Ruins - Pure at Heart (Album Review)

Ruins are a Liverpudlian alternative pop-duo who create emotive soundscapes with rock-steady drum machines, gentle guitars, and falsetto vocals. Vocalist Lloyd Rock has a dulcet and high-pitched voice, and when coupled with the sometimes bizarre music of Nik Kavanagh, Ruins create a highly distinctive sound. There is a calming gush found on their sophomore album "Pure at Heart", and while the musical palette features incongruous elements like muddy electric guitars playing under more serene flourishes, and the intensity of the vocals can sometimes overwhelm, there is a heart to the songs and the production that is indeed pure. 

"Kintsugi" introduces the album with a drum machine, woozy synths, and an alluring indie guitar sound. Rock's singing commands attention for its peculiarity alone, and though sometimes grating in their warbly falter, they are effective in their ability to push the listener's emotional buttons. "Horsepope" has a beguiling chorus tinged with equal measures of sadness and hope ("Everyone will fall apart at some time"), and the disparate elements on this track (jangly guitar, full-bodied percussion, atmospheric synths and passionate vocals) blend quite well, yet not even Google knows what a 'horsepope' is. "Lioness" is a dreamlike indie-pop tune with echoes of Cigarettes after Sex in its low-light mood, but comparing Ruins to anyone doesn't really work. "youswimaghost" is nothing like the aforementioned dream-pop group and sees an industrial drum sound form the backbone of this soulful and harmony-laden track. 

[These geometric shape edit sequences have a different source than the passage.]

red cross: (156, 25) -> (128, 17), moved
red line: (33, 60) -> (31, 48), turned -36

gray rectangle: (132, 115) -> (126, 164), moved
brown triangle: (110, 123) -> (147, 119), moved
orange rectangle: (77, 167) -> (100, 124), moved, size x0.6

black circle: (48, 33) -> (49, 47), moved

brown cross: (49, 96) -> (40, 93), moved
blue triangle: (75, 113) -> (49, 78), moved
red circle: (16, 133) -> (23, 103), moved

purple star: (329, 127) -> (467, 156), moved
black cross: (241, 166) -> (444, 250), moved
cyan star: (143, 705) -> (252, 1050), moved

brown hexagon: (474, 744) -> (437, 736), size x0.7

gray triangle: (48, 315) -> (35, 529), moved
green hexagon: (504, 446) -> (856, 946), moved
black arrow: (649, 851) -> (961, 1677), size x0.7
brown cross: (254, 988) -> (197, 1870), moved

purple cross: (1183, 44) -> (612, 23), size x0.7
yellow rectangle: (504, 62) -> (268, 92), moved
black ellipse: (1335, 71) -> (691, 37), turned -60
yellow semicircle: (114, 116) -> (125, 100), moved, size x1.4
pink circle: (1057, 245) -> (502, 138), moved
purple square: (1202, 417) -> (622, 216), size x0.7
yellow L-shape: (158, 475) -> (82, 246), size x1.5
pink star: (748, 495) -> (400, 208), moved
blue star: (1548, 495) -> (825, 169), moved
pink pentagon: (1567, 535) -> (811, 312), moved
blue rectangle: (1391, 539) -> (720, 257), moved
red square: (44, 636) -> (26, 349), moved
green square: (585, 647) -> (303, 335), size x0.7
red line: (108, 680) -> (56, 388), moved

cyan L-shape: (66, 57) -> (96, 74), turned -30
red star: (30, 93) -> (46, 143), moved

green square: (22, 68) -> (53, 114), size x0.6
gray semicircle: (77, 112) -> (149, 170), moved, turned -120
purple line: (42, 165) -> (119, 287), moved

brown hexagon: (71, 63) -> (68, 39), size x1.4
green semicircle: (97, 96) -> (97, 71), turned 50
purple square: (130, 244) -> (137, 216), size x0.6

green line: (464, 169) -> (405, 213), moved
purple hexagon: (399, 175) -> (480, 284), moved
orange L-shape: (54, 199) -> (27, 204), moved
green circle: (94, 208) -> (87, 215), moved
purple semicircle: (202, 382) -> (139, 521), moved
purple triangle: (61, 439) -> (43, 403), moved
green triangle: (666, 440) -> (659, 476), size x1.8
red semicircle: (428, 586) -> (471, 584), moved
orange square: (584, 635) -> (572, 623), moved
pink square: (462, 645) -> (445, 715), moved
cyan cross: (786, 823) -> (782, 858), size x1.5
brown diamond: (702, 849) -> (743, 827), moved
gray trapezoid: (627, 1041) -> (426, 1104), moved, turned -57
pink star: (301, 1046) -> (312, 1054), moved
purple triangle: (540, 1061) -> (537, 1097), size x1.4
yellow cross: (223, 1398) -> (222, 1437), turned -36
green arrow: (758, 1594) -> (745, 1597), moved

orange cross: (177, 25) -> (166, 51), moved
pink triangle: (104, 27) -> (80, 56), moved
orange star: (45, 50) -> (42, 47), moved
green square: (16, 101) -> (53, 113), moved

Enticing drum programming and rock guitar give "Apple Trees & Blood Stained Leaves" a post-punk push, but the R&B/pop vocals place it more into the industrial pop camp. Blending genres is always an admirable feat, and whether or not this blending is successful doesn't negate that new ground has been covered in the musical landscape. "Silent Talk" is a cohesive and well-written track that enchants with its waterfall guitars and steadfast bass line. Elsewhere, "Way to Fall" draws inspiration from the group's locale to produce a Merseybeat-driven alt-pop tune replete with "bopbopadoos", surf riffs, and bittersweet lyrics ("Take my life and pass it off as your own").

"Pure at Heart" displays a wide range of influences, from 70s disco-pop to 90s adult contemporary, and is an admirable and sincere attempt to express complicated emotions while creating atmospheric music. There is, however, a sense that Ruins haven't exactly nailed down their sound and are throwing ideas onto a wall to see what sticks. Nevertheless, the moments that do stick offer some romantic and hopeful listening; for some, the highly singular nature of these songs could speak to them more than any other.